LaTona stressed that Buchheit did not give an interview to the U.S. Attorney for the Southern District of New York, which is prosecuting the case against Collins.

“A thorough review of his stock transactions indicated he did nothing wrong,” LaTona said of Buchheit. “He didn’t testify in the grand jury and he just wants to move on with his life.”

But Penny M. Wolfgang, a retired State Supreme Court Justice, said a federal search warrant is not to be taken lightly, and prosecutors must show sufficient evidence of crimes committed to obtain one from a judge.

“We don’t allow search and seizure without probable cause and without a judge agreeing,” Wolfgang said. “The government must show, why do they need this, this is the person that they need, this person has relevant evidence. In these cases, it’s forensic-type evidence on the cell phone.”

Prosecutors say they were looking for communication among Collins, Buchheit, Graham and Michael Hook -- Collins’ chief of staff -- from June 22, 2017, according to federal search warrant applications that were filed in federal court in July 2018.

The four men spent that day at the Congressional Picnic on the White House lawn at the invitation of the president. But prosecutors have said a joyous day turned into panic for Collins when the biotech firm of which he was a board member failed a major clinical trial.
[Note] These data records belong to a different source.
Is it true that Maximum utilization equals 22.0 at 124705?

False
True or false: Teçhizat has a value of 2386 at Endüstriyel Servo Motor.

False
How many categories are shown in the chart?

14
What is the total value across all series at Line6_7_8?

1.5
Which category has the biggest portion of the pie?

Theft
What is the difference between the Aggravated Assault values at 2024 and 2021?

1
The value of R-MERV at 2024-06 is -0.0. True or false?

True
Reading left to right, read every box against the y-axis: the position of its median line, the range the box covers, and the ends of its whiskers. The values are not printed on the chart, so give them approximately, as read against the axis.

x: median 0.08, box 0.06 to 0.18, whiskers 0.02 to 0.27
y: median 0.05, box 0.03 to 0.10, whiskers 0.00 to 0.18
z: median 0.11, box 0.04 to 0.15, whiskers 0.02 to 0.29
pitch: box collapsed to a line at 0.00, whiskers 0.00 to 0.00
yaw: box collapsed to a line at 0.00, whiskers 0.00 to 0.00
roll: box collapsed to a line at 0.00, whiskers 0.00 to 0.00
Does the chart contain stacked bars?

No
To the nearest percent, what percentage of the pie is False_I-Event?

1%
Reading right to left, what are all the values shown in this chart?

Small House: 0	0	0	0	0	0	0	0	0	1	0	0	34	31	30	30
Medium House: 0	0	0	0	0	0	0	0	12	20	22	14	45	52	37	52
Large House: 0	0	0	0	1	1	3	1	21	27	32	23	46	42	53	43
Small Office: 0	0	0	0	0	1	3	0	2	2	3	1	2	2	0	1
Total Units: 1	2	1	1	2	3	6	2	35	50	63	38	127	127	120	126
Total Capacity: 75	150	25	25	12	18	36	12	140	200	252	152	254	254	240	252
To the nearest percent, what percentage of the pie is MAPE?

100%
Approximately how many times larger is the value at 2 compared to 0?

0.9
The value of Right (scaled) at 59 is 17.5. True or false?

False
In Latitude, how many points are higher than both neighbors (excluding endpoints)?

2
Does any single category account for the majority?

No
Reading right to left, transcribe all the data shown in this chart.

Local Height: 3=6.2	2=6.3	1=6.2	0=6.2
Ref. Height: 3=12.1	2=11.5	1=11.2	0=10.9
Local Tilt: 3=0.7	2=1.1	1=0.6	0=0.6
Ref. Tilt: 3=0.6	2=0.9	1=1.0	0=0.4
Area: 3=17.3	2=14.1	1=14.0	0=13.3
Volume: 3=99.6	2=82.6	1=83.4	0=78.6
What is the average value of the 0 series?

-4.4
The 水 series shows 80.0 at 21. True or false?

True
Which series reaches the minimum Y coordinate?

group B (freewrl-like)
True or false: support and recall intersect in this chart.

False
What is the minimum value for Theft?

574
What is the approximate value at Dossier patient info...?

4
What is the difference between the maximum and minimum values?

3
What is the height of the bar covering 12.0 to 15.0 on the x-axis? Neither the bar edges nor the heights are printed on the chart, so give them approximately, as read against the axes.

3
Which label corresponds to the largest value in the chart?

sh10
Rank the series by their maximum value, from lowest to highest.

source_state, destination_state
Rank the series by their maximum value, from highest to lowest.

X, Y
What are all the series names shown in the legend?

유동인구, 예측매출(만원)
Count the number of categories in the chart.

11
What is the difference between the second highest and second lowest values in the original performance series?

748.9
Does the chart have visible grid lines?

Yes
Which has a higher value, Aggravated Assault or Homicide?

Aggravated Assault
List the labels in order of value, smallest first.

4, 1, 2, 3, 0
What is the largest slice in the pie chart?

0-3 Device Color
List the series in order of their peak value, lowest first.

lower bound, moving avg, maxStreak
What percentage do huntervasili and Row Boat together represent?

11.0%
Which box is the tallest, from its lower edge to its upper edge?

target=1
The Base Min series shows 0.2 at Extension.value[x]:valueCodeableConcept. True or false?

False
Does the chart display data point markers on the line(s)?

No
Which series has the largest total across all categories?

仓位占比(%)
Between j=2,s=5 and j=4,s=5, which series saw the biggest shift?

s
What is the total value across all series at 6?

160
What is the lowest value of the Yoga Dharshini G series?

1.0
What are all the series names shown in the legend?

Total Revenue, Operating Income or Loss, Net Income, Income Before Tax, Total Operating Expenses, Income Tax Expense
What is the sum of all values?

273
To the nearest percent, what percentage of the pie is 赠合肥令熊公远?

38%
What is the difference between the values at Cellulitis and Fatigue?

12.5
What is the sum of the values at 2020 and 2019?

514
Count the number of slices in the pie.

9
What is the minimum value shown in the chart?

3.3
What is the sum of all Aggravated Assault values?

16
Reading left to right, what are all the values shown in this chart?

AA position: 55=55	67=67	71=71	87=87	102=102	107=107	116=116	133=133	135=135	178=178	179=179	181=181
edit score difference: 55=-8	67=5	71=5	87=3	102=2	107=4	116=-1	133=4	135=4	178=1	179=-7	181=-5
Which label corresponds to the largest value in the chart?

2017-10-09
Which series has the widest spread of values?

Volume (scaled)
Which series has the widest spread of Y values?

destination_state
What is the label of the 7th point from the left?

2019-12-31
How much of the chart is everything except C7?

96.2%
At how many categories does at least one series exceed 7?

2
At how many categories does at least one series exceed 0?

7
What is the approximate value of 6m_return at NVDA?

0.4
“Wow. Makes no sense. How are these results even possible???” Collins asked in an email to his fellow Innate board members that night, according to court documents.

Prosecutors said Collins passed the inside information to “certain family members and close associates, who in turn passed it onto others for the purpose of trading on that information.”

When Collins was indicted last year, much of the attention focused on what he was alleged to have said to his son, Cameron, his son’s future in-laws, and political aides who are alleged to have traded on the inside information to save themselves from huge losses.

But when federal agents asked a judge to allow them to search the homes of Buchheit and Graham, they said the day of the Congressional Picnic -- June 22, 2017 -- Buchheit owned about 90,000 shares of Innate stock. The day after the picnic, but before the public announcement of the failed drug trial, “an order was placed from Buchheit’s account to sell approximately 45,000 Innate shares in U.S. over-the-counter markets,” court records state. “This sale allowed Buchheit to avoid losses of approximately $19,000.”

But while Graham, the Volland Electric president, also held shares in Innate, “he did not trade in that stock on June 23, as Buchheit did,” the court documents stated.

A spokeswoman for Collins said she could not comment on the search warrants, citing the upcoming trial. She referred questions to Jonathan Barr, the Congressman’s attorney, who did not respond to messages seeking comment.

The fact that neither Collins confidant was ever charged in the insider trading scheme raises the question of whether they will act as witnesses for the government in Collins’ upcoming trial, said Wolfgang, the former judge.

“These people would be possible witnesses, their phones have certain evidence that’s going to show the time and the place that these illegal trades were made, for example, and they’re going to be able to get from these witnesses, from this evidence, something relevant to the charges against these defendants,” Wolfgang said.

Prosecutors often seek to make a deal with alleged co-conspirators in cases like these, she said.

“We found that you were, you know, cooperating or conspiring or did some illegal acts, but we’re not going to charge you,” she said. “But you have to admit this and be a witness.”

But LaTona, Buchheit’s lawyer, said he doubted that would be the case, as Buchheit was never interviewed by anyone from the U.S. Attorney’s Office in Manhattan, which declined to comment on its prosecution of the case.

“He was never interviewed by the Southern District, and if he was any kind of a witness, they’d want to interview him before ever calling him to the witness stand,” LaTona said.

Prosecutors, though, could subpoena either man to testify about evidence found on his cell phone, with or without their cooperation.

“It’s going to be very important, probably, in the trial itself,” Wolfgang said. “if there is a trial.”